> **Raw data**:
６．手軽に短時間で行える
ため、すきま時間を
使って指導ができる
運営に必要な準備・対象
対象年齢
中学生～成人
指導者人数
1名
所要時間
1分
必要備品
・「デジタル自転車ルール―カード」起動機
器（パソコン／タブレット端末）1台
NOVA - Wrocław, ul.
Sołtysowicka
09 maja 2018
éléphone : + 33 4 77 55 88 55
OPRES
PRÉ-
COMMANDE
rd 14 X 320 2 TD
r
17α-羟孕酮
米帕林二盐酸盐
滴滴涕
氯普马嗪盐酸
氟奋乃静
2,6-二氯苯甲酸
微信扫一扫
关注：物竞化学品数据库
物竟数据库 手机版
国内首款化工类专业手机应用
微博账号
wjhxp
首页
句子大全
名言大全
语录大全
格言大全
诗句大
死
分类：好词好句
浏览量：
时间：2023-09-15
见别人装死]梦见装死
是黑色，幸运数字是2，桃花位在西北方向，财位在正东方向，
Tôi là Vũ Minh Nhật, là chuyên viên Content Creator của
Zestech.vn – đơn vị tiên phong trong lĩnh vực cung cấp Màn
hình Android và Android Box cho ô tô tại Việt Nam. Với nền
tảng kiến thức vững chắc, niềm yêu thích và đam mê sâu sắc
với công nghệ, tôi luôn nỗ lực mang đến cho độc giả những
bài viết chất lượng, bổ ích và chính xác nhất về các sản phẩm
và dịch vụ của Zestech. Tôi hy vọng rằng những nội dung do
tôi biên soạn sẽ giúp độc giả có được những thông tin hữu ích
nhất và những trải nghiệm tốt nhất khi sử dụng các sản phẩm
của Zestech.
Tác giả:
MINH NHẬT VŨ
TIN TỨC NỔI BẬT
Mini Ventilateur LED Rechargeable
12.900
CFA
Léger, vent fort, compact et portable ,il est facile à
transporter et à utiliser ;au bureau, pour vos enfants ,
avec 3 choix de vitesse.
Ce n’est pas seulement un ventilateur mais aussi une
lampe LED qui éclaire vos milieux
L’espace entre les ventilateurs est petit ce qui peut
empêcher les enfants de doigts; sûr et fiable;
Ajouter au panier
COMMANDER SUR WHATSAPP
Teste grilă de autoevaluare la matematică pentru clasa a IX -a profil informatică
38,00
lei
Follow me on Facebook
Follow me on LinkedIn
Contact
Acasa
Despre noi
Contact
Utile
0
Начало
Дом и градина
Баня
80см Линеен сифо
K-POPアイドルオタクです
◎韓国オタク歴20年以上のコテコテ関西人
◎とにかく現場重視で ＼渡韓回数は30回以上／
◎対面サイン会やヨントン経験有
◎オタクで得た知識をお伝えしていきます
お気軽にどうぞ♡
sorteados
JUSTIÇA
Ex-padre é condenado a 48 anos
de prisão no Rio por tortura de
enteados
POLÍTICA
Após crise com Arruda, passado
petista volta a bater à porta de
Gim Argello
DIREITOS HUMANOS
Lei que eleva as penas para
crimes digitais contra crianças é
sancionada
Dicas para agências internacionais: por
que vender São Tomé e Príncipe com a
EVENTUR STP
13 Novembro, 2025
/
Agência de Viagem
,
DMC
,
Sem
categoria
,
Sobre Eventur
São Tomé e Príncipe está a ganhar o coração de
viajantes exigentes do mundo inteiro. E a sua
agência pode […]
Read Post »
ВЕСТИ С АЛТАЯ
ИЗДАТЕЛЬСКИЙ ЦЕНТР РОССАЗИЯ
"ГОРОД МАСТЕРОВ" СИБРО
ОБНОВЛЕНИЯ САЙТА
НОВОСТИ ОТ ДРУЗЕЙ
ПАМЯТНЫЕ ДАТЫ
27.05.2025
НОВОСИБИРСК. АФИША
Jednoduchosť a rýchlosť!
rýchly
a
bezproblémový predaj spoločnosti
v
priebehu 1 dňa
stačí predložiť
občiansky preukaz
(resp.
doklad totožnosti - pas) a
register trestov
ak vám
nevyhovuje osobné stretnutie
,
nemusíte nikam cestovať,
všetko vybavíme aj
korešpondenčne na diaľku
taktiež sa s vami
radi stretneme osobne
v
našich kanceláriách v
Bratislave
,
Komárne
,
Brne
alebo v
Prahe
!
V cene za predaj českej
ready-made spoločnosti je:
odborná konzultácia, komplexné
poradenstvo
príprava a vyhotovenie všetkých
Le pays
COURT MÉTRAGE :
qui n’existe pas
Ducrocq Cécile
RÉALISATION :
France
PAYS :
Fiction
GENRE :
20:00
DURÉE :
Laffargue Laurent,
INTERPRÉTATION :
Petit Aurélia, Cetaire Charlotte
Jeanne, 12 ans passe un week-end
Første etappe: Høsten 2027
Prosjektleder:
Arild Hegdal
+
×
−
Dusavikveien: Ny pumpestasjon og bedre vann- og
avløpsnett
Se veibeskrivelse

> **Brief**: Type out all of the material again, word for word.

> **Exercise result**:
６．手軽に短時間で行える
ため、すきま時間を
使って指導ができる
運営に必要な準備・対象
対象年齢
中学生～成人
指導者人数
1名
所要時間
1分
必要備品
・「デジタル自転車ルール―カード」起動機
器（パソコン／タブレット端末）1台
NOVA - Wrocław, ul.
Sołtysowicka
09 maja 2018
éléphone : + 33 4 77 55 88 55
OPRES
PRÉ-
COMMANDE
rd 14 X 320 2 TD
r
17α-羟孕酮
米帕林二盐酸盐
滴滴涕
氯普马嗪盐酸
氟奋乃静
2,6-二氯苯甲酸
微信扫一扫
关注：物竞化学品数据库
物竟数据库 手机版
国内首款化工类专业手机应用
微博账号
wjhxp
首页
句子大全
名言大全
语录大全
格言大全
诗句大
死
分类：好词好句
浏览量：
时间：2023-09-15
见别人装死]梦见装死
是黑色，幸运数字是2，桃花位在西北方向，财位在正东方向，
Tôi là Vũ Minh Nhật, là chuyên viên Content Creator của
Zestech.vn – đơn vị tiên phong trong lĩnh vực cung cấp Màn
hình Android và Android Box cho ô tô tại Việt Nam. Với nền
tảng kiến thức vững chắc, niềm yêu thích và đam mê sâu sắc
với công nghệ, tôi luôn nỗ lực mang đến cho độc giả những
bài viết chất lượng, bổ ích và chính xác nhất về các sản phẩm
và dịch vụ của Zestech. Tôi hy vọng rằng những nội dung do
tôi biên soạn sẽ giúp độc giả có được những thông tin hữu ích
nhất và những trải nghiệm tốt nhất khi sử dụng các sản phẩm
của Zestech.
Tác giả:
MINH NHẬT VŨ
TIN TỨC NỔI BẬT
Mini Ventilateur LED Rechargeable
12.900
CFA
Léger, vent fort, compact et portable ,il est facile à
transporter et à utiliser ;au bureau, pour vos enfants ,
avec 3 choix de vitesse.
Ce n’est pas seulement un ventilateur mais aussi une
lampe LED qui éclaire vos milieux
L’espace entre les ventilateurs est petit ce qui peut
empêcher les enfants de doigts; sûr et fiable;
Ajouter au panier
COMMANDER SUR WHATSAPP
Teste grilă de autoevaluare la matematică pentru clasa a IX -a profil informatică
38,00
lei
Follow me on Facebook
Follow me on LinkedIn
Contact
Acasa
Despre noi
Contact
Utile
0
Начало
Дом и градина
Баня
80см Линеен сифо
K-POPアイドルオタクです
◎韓国オタク歴20年以上のコテコテ関西人
◎とにかく現場重視で ＼渡韓回数は30回以上／
◎対面サイン会やヨントン経験有
◎オタクで得た知識をお伝えしていきます
お気軽にどうぞ♡
sorteados
JUSTIÇA
Ex-padre é condenado a 48 anos
de prisão no Rio por tortura de
enteados
POLÍTICA
Após crise com Arruda, passado
petista volta a bater à porta de
Gim Argello
DIREITOS HUMANOS
Lei que eleva as penas para
crimes digitais contra crianças é
sancionada
Dicas para agências internacionais: por
que vender São Tomé e Príncipe com a
EVENTUR STP
13 Novembro, 2025
/
Agência de Viagem
,
DMC
,
Sem
categoria
,
Sobre Eventur
São Tomé e Príncipe está a ganhar o coração de
viajantes exigentes do mundo inteiro. E a sua
agência pode […]
Read Post »
ВЕСТИ С АЛТАЯ
ИЗДАТЕЛЬСКИЙ ЦЕНТР РОССАЗИЯ
"ГОРОД МАСТЕРОВ" СИБРО
ОБНОВЛЕНИЯ САЙТА
НОВОСТИ ОТ ДРУЗЕЙ
ПАМЯТНЫЕ ДАТЫ
27.05.2025
НОВОСИБИРСК. АФИША
Jednoduchosť a rýchlosť!
rýchly
a
bezproblémový predaj spoločnosti
v
priebehu 1 dňa
stačí predložiť
občiansky preukaz
(resp.
doklad totožnosti - pas) a
register trestov
ak vám
nevyhovuje osobné stretnutie
,
nemusíte nikam cestovať,
všetko vybavíme aj
korešpondenčne na diaľku
taktiež sa s vami
radi stretneme osobne
v
našich kanceláriách v
Bratislave
,
Komárne
,
Brne
alebo v
Prahe
!
V cene za predaj českej
ready-made spoločnosti je:
odborná konzultácia, komplexné
poradenstvo
príprava a vyhotovenie všetkých
Le pays
COURT MÉTRAGE :
qui n’existe pas
Ducrocq Cécile
RÉALISATION :
France
PAYS :
Fiction
GENRE :
20:00
DURÉE :
Laffargue Laurent,
INTERPRÉTATION :
Petit Aurélia, Cetaire Charlotte
Jeanne, 12 ans passe un week-end
Første etappe: Høsten 2027
Prosjektleder:
Arild Hegdal
+
×
−
Dusavikveien: Ny pumpestasjon og bedre vann- og
avløpsnett
Se veibeskrivelse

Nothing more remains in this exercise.